I’m coming way, way up in time and give you my favorite poem du jour. I’m very clear on why this is a favorite right now–and that is because it suits the mood of the times. I feel the frustration. I want to peek out of the pocket of some goddess of middle-aged women who gets so angry at the everyday struggles we’re going through that she flings her purse with us in it across the mall (and, oh, the irony of Forever 21) and yet we are protected by the purse, the walls, the company of each other, the whole flock of us. So this is Magpies Recognize Themselves in the Mirror from Kelly Russell Agodon’s Dialogues with Rising Tides.

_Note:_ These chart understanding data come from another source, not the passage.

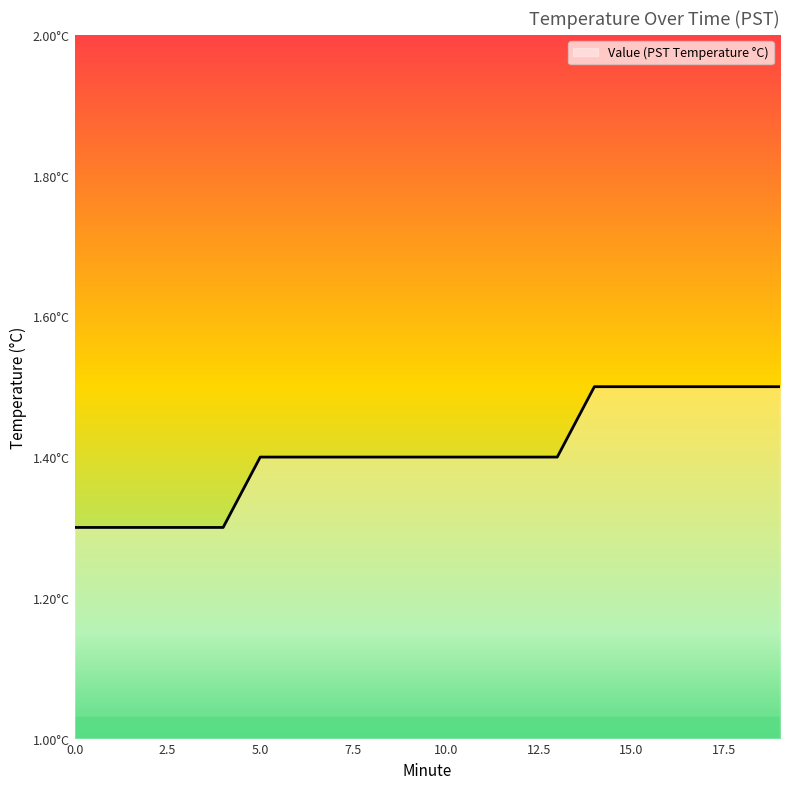

What is the sum of all values?

28.1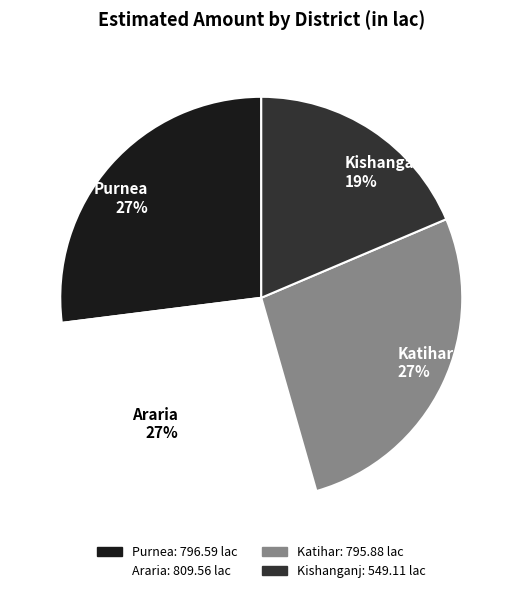

Does Kishanganj account for over 50% of the chart?

No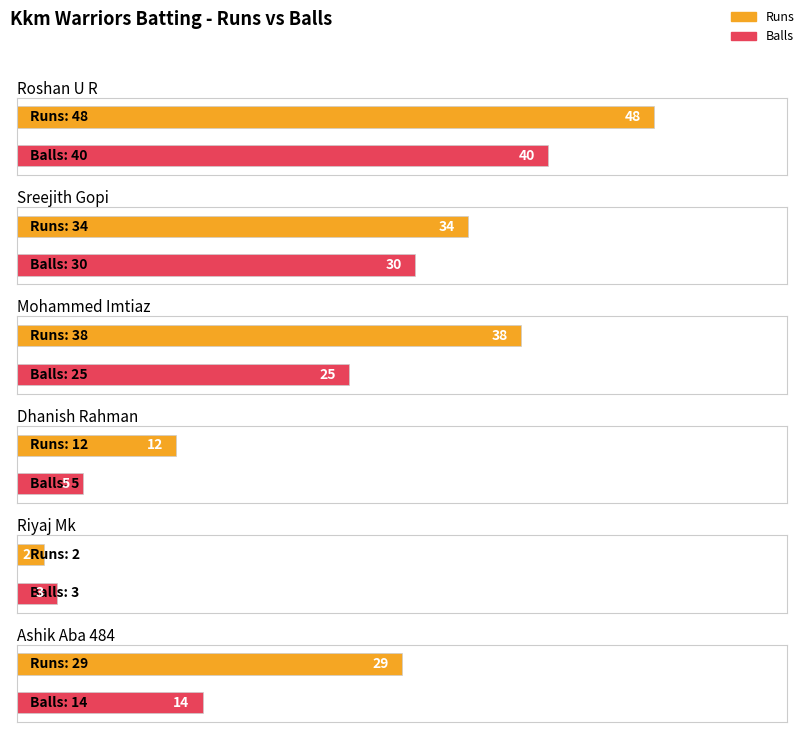

Which series has the largest range (max minus min)?

Runs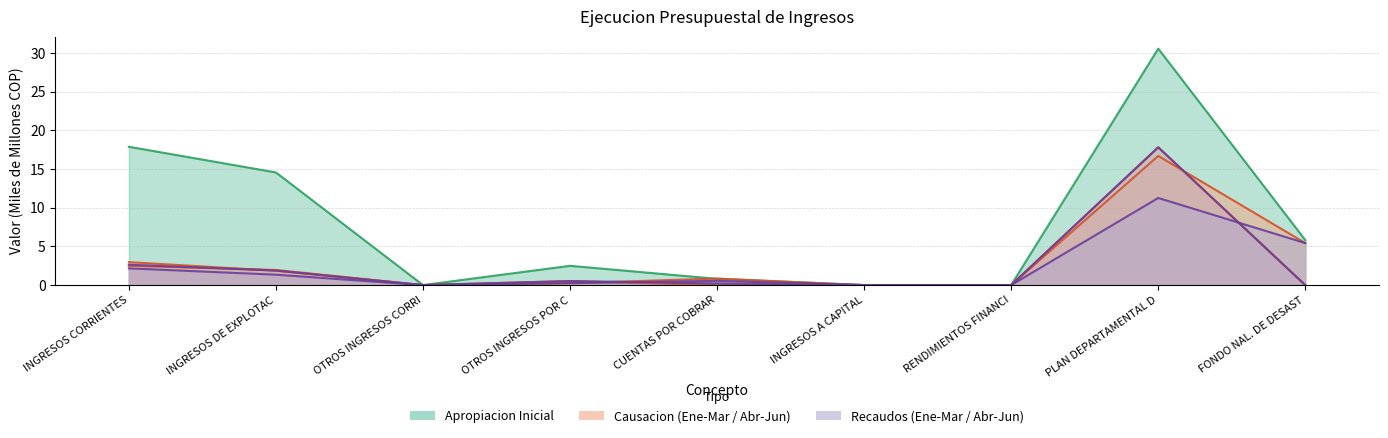

At which label does APROPIACION INICIAL first exceed 2?

INGRESOS CORRIENTES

Magpies Recognize Themselves in the Mirror
The evening sounds like a murder
of magpies and we’re replacing our cabinet knobs
because we can’t change the world be we can
change our hardware. America breaks my heart
some days and some days it breaks itself in two.
I watched a woman having a breakdown
in the mall today, and when the security guard
tried to help her, what I felt was all of us
peeking from her purse as she threw it
across the floor into Forever 21. and yes,
the wall felt like another way to hold us
and when she finally stopped crying
I heard her say to the fluorescent lighting
Some days the sky is too bright. And like that
we were her flock in our black coats
and white sweaters, some of us reaching
our wings to her and some of us flying away.